** WHAT YOU HAVE TO DO **
For this exercise, output exactly the lines from the opening line of the listing through the line with "2: (195, 90)", skipping pictures.
** Opening INPUT MATERIAL block **
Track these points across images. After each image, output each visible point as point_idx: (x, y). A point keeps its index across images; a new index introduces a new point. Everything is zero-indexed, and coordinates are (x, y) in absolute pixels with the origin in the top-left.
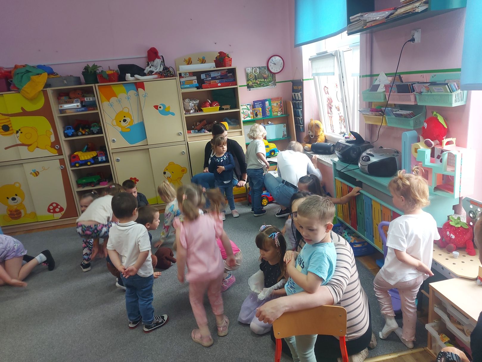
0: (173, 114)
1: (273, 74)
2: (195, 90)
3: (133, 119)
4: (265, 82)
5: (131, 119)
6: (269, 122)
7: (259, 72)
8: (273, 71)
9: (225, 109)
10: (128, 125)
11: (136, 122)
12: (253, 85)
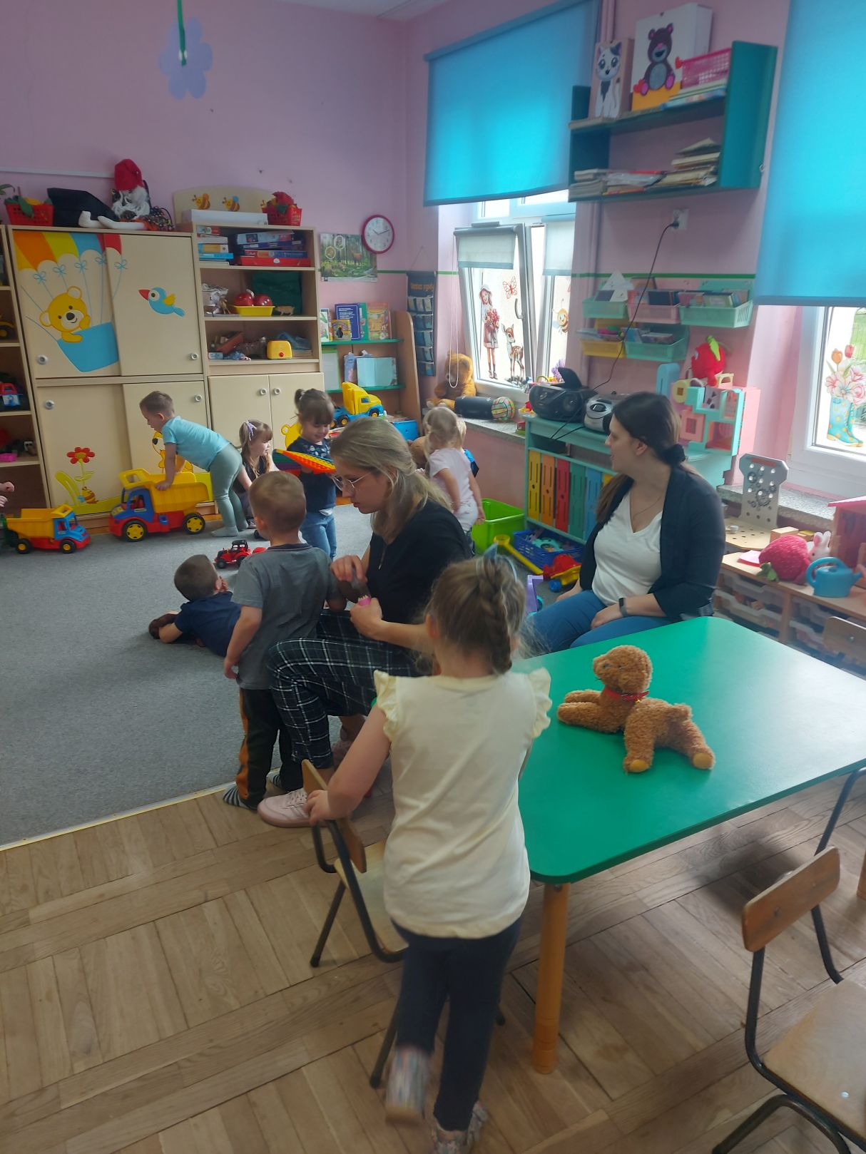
0: (180, 313)
1: (373, 253)
2: (226, 266)
3: (89, 314)
4: (355, 267)
5: (86, 315)
6: (364, 352)
7: (344, 246)
8: (372, 246)
9: (282, 313)
10: (77, 328)
11: (96, 321)
12: (333, 271)
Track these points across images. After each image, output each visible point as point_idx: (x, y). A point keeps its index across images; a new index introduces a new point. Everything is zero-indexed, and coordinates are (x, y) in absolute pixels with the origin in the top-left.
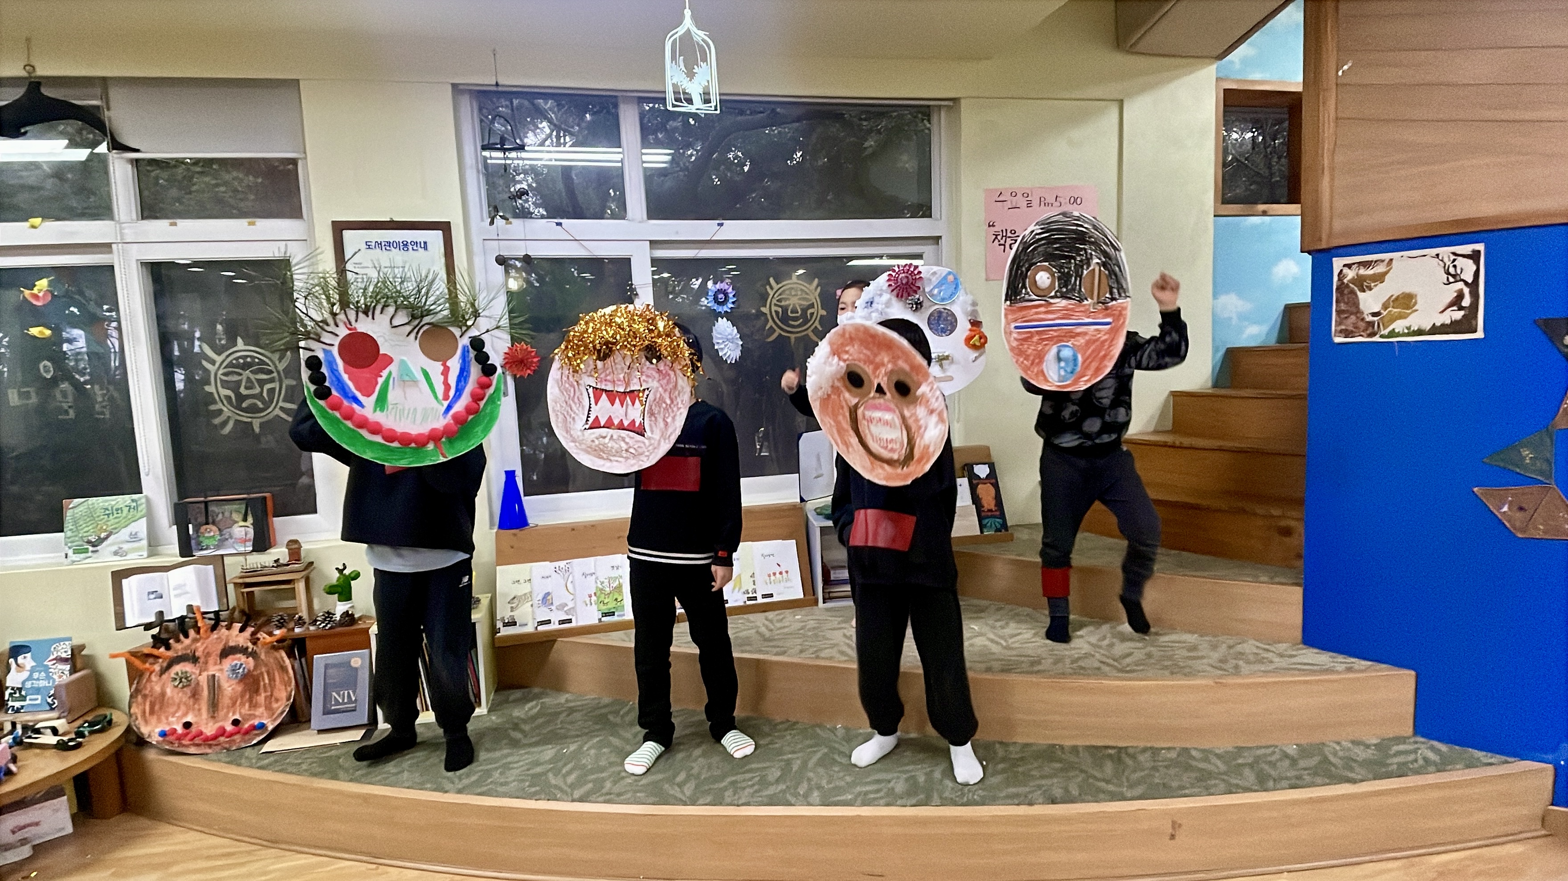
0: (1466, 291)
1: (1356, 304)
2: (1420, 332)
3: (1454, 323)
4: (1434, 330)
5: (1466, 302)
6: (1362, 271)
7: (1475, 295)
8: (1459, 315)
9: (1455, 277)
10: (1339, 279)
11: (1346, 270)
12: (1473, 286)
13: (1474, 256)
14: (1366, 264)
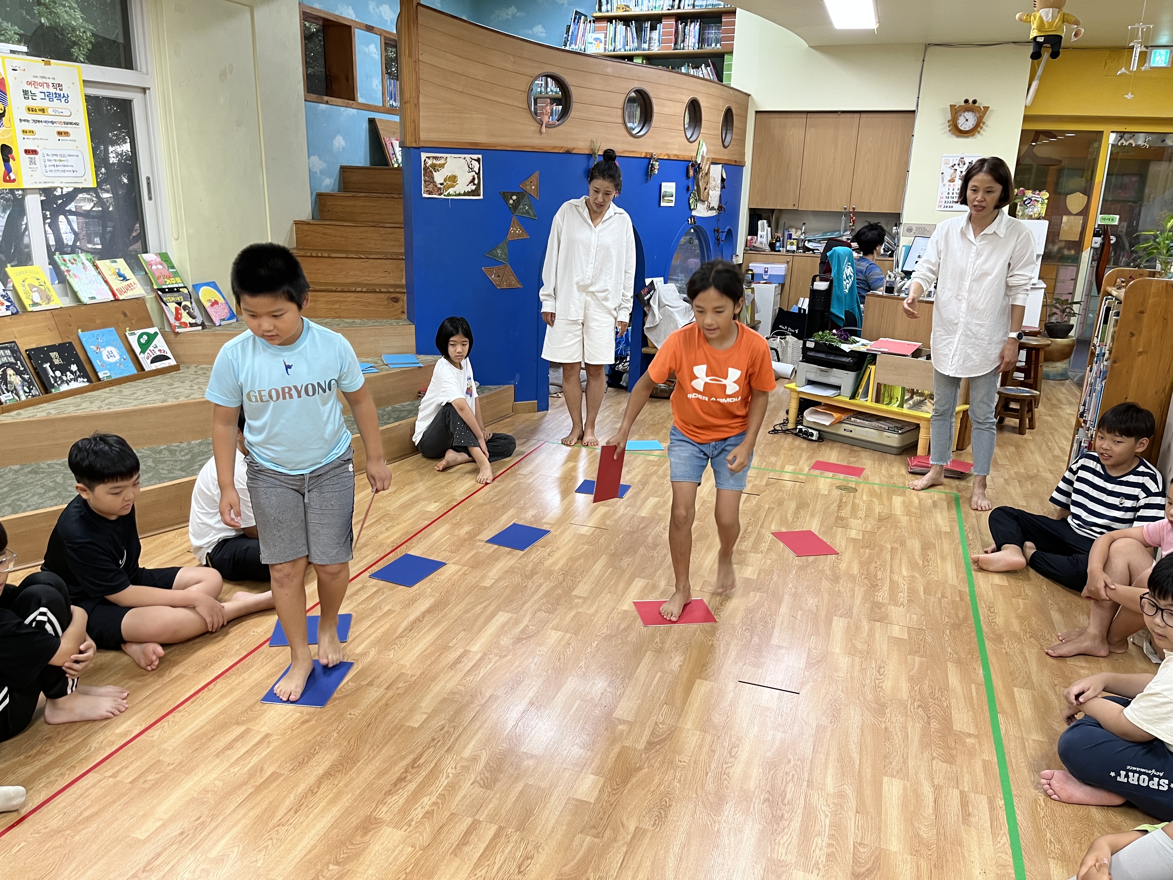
0: (476, 176)
1: (433, 178)
2: (459, 195)
4: (465, 194)
5: (476, 182)
6: (435, 161)
8: (474, 187)
9: (472, 169)
12: (478, 174)
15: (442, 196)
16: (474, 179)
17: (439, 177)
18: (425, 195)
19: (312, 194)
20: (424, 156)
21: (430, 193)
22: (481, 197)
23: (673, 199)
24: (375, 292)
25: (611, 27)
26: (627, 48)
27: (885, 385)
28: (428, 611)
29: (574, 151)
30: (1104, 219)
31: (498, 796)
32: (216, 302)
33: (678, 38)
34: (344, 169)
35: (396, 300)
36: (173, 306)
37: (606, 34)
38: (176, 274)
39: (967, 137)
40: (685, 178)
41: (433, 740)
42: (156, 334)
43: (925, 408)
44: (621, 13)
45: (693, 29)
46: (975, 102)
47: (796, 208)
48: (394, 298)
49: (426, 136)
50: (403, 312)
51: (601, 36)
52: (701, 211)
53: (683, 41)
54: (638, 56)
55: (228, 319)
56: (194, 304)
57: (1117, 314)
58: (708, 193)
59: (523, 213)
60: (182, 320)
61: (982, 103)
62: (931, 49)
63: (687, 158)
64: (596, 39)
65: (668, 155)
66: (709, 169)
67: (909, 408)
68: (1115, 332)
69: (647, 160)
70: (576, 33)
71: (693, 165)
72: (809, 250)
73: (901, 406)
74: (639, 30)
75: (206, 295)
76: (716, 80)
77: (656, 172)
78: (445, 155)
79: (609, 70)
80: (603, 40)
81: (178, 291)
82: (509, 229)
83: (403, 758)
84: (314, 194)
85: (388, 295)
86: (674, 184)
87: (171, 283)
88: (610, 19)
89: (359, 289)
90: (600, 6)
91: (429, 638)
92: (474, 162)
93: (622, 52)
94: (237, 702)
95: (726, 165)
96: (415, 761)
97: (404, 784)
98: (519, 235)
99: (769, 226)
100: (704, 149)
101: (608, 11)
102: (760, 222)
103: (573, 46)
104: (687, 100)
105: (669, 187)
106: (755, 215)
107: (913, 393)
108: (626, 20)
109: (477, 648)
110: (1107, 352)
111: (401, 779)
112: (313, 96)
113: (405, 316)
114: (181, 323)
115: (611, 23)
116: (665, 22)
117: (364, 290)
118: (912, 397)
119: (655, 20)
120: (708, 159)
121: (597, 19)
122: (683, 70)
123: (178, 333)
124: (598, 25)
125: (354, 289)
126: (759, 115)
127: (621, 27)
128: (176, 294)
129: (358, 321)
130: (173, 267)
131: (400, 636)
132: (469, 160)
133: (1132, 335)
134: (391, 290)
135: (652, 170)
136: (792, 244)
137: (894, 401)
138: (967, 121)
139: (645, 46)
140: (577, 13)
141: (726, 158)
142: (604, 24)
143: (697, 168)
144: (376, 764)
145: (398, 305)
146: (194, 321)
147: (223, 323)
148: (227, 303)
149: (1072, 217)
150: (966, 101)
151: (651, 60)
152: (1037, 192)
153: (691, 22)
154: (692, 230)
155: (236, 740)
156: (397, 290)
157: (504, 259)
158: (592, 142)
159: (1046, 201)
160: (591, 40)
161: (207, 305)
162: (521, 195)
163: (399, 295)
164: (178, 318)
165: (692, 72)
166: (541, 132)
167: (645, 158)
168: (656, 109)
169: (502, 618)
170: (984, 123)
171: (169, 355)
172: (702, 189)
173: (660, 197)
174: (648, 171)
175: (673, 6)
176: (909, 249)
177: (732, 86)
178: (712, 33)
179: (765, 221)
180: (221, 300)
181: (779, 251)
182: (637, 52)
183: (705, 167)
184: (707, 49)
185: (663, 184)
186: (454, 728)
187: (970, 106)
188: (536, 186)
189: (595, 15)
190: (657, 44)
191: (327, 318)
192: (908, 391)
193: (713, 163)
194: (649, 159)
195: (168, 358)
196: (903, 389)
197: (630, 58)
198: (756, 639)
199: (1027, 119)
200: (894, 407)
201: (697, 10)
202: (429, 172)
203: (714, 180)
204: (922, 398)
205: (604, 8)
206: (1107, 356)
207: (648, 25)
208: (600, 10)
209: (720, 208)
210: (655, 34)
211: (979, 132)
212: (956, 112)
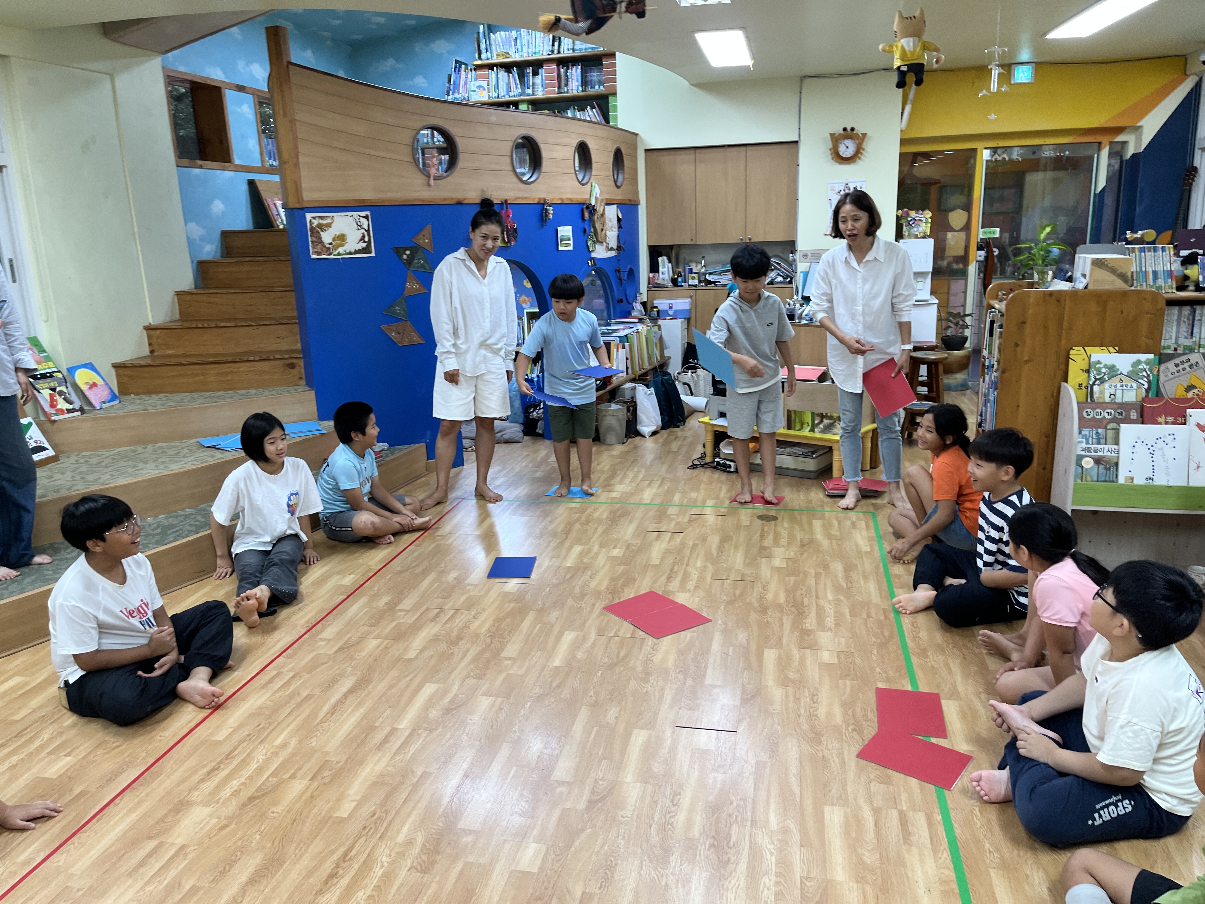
0: (366, 233)
1: (320, 238)
2: (350, 253)
3: (363, 249)
4: (356, 252)
6: (321, 221)
7: (369, 235)
9: (360, 227)
10: (311, 225)
11: (313, 220)
12: (368, 231)
13: (366, 217)
14: (322, 218)
15: (332, 256)
16: (364, 236)
17: (327, 237)
18: (314, 257)
19: (192, 262)
20: (309, 216)
21: (319, 253)
22: (373, 254)
23: (571, 242)
24: (269, 359)
25: (493, 75)
26: (511, 94)
27: (795, 412)
28: (351, 691)
29: (466, 202)
30: (985, 233)
31: (437, 879)
32: (94, 385)
33: (562, 82)
34: (226, 235)
35: (292, 366)
36: (46, 393)
37: (488, 82)
38: (48, 359)
39: (849, 164)
40: (580, 220)
41: (365, 828)
42: (30, 424)
43: (835, 430)
44: (501, 60)
45: (575, 72)
46: (853, 129)
47: (693, 242)
48: (290, 364)
49: (309, 196)
50: (301, 378)
51: (484, 84)
52: (600, 252)
53: (566, 85)
54: (523, 101)
55: (110, 401)
56: (70, 388)
57: (1001, 326)
58: (606, 235)
59: (418, 268)
60: (58, 407)
61: (860, 129)
62: (807, 81)
63: (581, 201)
64: (479, 87)
65: (561, 199)
66: (604, 210)
67: (821, 432)
68: (1000, 344)
69: (541, 206)
70: (457, 82)
71: (587, 208)
72: (710, 282)
73: (812, 430)
74: (522, 76)
75: (82, 377)
76: (603, 122)
77: (551, 216)
78: (331, 214)
79: (493, 119)
80: (486, 87)
81: (51, 376)
82: (405, 284)
83: (333, 852)
84: (195, 262)
85: (283, 362)
86: (570, 228)
87: (43, 369)
88: (491, 67)
89: (252, 358)
90: (480, 54)
91: (354, 719)
92: (362, 220)
93: (507, 99)
94: (147, 815)
95: (621, 205)
96: (346, 854)
97: (335, 881)
98: (417, 290)
99: (670, 262)
100: (597, 191)
101: (488, 59)
102: (660, 259)
103: (456, 95)
104: (575, 142)
105: (565, 231)
106: (655, 252)
107: (822, 416)
108: (507, 67)
109: (404, 724)
110: (996, 363)
111: (333, 876)
112: (185, 161)
113: (303, 382)
114: (57, 410)
115: (493, 70)
116: (546, 67)
117: (257, 358)
118: (822, 421)
119: (537, 65)
120: (602, 200)
121: (478, 68)
122: (570, 114)
123: (54, 421)
124: (479, 73)
125: (245, 359)
126: (649, 153)
127: (503, 74)
128: (49, 380)
129: (253, 391)
130: (44, 351)
131: (322, 722)
132: (357, 217)
133: (1017, 345)
134: (286, 356)
135: (546, 216)
136: (693, 278)
137: (805, 426)
138: (847, 148)
139: (529, 91)
140: (457, 62)
141: (620, 197)
142: (486, 72)
143: (592, 210)
144: (305, 862)
145: (295, 372)
146: (71, 407)
147: (104, 406)
148: (107, 384)
149: (956, 233)
150: (845, 129)
151: (537, 105)
152: (921, 212)
153: (573, 66)
154: (593, 272)
155: (149, 855)
156: (293, 356)
157: (403, 316)
158: (483, 191)
159: (930, 220)
160: (473, 88)
161: (84, 388)
162: (415, 249)
163: (294, 361)
164: (53, 405)
165: (578, 114)
166: (429, 185)
167: (538, 203)
168: (545, 154)
169: (429, 689)
170: (863, 149)
171: (46, 445)
172: (599, 230)
173: (556, 241)
174: (543, 216)
175: (553, 51)
176: (806, 275)
177: (619, 126)
178: (594, 76)
179: (665, 258)
180: (100, 382)
181: (682, 286)
182: (522, 98)
183: (600, 208)
184: (591, 91)
185: (559, 228)
186: (387, 812)
187: (849, 133)
188: (430, 239)
189: (475, 63)
190: (541, 89)
191: (219, 390)
192: (818, 415)
193: (607, 204)
194: (542, 204)
195: (44, 449)
196: (813, 414)
197: (516, 104)
198: (689, 682)
199: (904, 142)
200: (806, 432)
201: (577, 53)
202: (316, 232)
203: (610, 221)
204: (832, 421)
205: (484, 56)
206: (995, 367)
207: (530, 70)
208: (480, 58)
209: (619, 248)
210: (538, 79)
211: (860, 158)
212: (836, 140)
** Closing INPUT MATERIAL block **
** RESPONSE BELOW **
Track these points across images. After each image, output each visible point as point_idx: (x, y). A point keeps its index across images; a new index introduces a new point. Everything is zero-indexed, and coordinates are (x, y) in absolute pixels with the origin in the top-left.
0: (173, 114)
1: (273, 74)
2: (195, 90)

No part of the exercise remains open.